DNA Microarrays

The need for rapid, high-quality, comprehensive gene-related data for a variety of purposes has stimulated the development of DNA microarrays or biochips. These provide a radically different approach to largescale characterisation of genes and gene expression. DNA microarrays are a departure from electrophoresis-based approaches and currently represent the extreme end of miniaturisation. A microarray is an ordered
array of many thousands of DNA oligonucleotides, either singlestranded oligonucleotides or double-stranded cDNAs, attached (either by direct printing or in situ synthesis of short oligonucleotides) to a glass or silicon ‘chip’ that is about the size of a microscope coverslip. The bound DNA can then be hybridised with test DNA or RNA which has been labelled with one or two fluorescent dyes depending on the experimental design. Following an incubation step, the unhybridised material is washed away and the result is recorded using a confocal laser scanner. The data are collected and displayed automatically using dedicated computer programs.
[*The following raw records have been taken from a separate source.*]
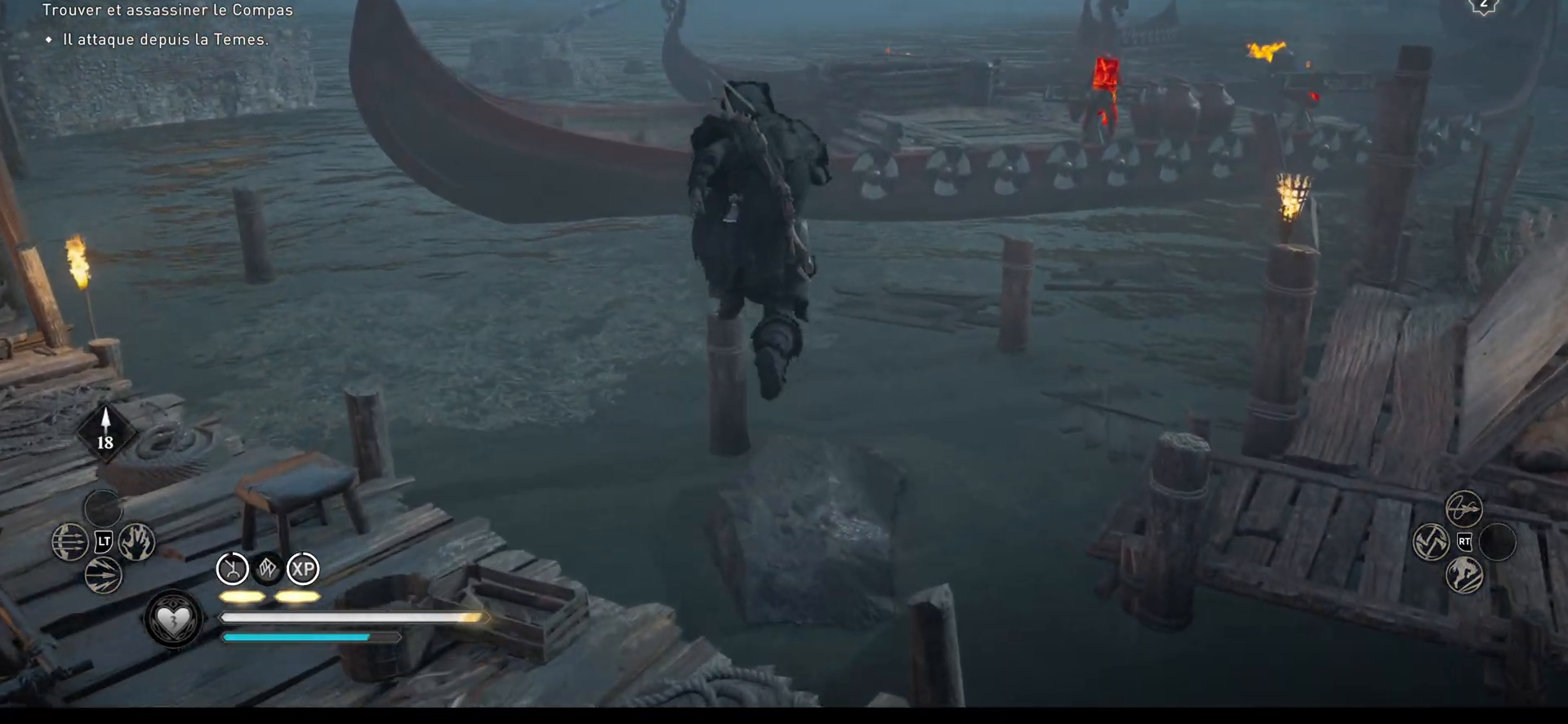
{"buttons": ["A"], "left_stick": "up-right", "right_stick": "center", "events": [[50, "A", "down"], [133, "A", "up"], [200, "A", "down"], [283, "A", "up"], [300, "left_stick", "up-right"], [350, "A", "down"], [417, "A", "up"], [483, "A", "down"]]}
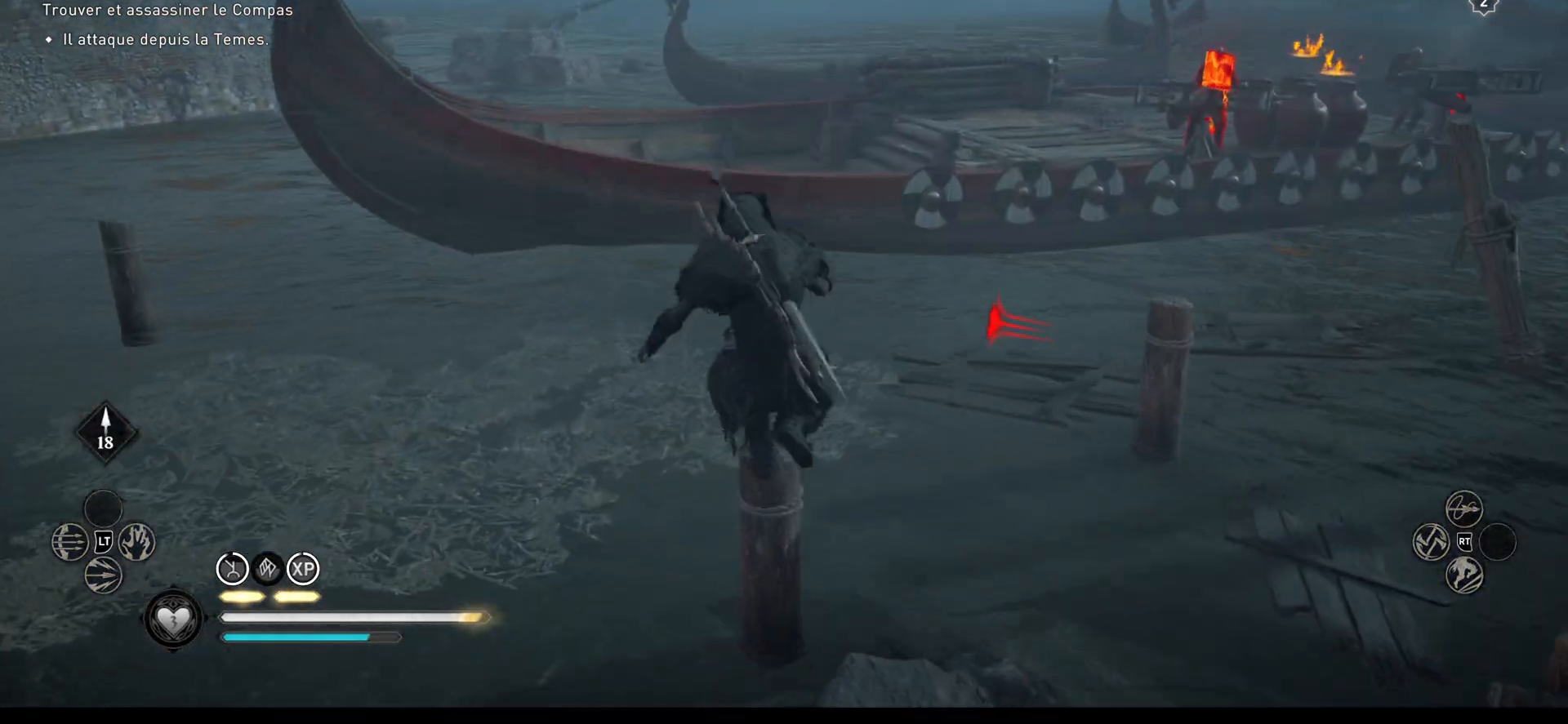
{"buttons": [], "left_stick": "up-right", "right_stick": "center", "events": [[33, "A", "up"], [133, "A", "down"], [183, "A", "up"], [250, "A", "down"], [333, "A", "up"], [383, "A", "down"], [467, "A", "up"]]}
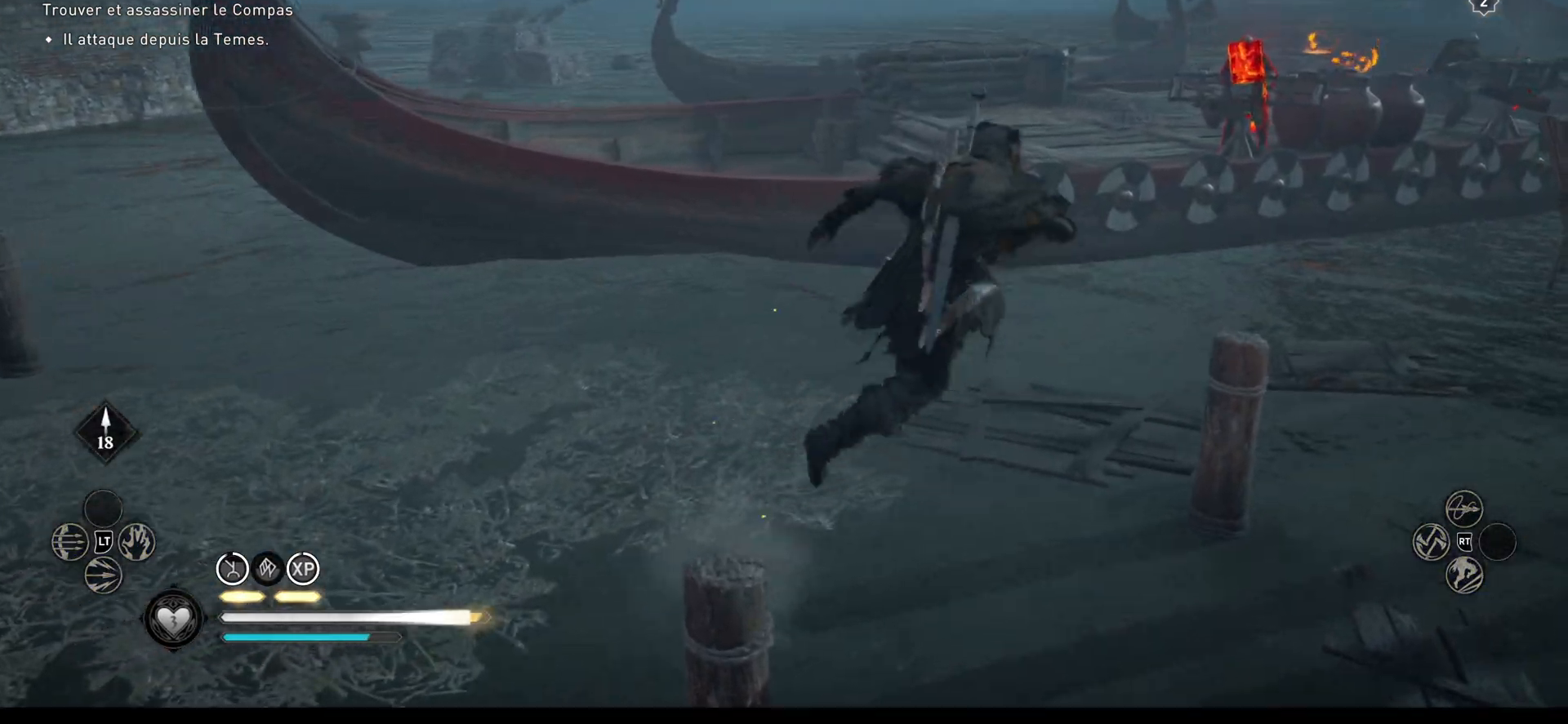
{"buttons": ["A"], "left_stick": "up", "right_stick": "center", "events": [[33, "A", "down"], [67, "A", "up"], [200, "A", "down"], [267, "A", "up"], [283, "left_stick", "up"], [333, "A", "down"], [417, "A", "up"], [483, "A", "down"]]}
Initially microarrays were designed to measure mRNA transcripts from thousands of genes in a single experiment. This enabled the physiological state of cells and overall gene expression pattern to be correlated. For example, transcriptional profiles have been obtained for many types of human cancer and the accumulated data promise to lead the way to a better understanding of neoplasia and new therapeutic targets.
DNA microarrays are not limited to gene expression studies. The first genotyping biochips were devised to identify key mutations in highly variable medically important genes and genomes such as the tumour suppressor gene TP53 (OMIM 191170) and the human immunodeficiency virus (HIV). In both cases, successful genotyping of clinical material is achieved using the microarray approach. More recently, genotyping chips capable of assigning SNP alleles on a ‘whole genome’ basis have been devised, which have applications in a variety of post-genomic projects such as the HapMap initiative to map all human variations in different population groups. Three commercially available microarrays are available that make it possible to analyse simultaneously many thousands of SNPs in an individual’s DNA. Two microarrays from Affymetrix, with roughly 100 000 and 500 000 SNPs, respectively, and a microarray from Illumina, with more than 300 000 SNPs, enable a large sample of the genetic variation of an individual to be assessed in a single experiment. Such tools should improve the opportunities for correlating common diseases with genetic differences in statistically high-powered association studies. Commercially available microarrays have now been developed to monitor SNP profiles in economically or scientifically important non-humans such as cattle and mice. However, the current estimate is that there are more than 10 million SNP sites in the human genome and considerable future developments will probably be required to give the required coverage of SNPs in all human populations sufficient for genome-wide association studies.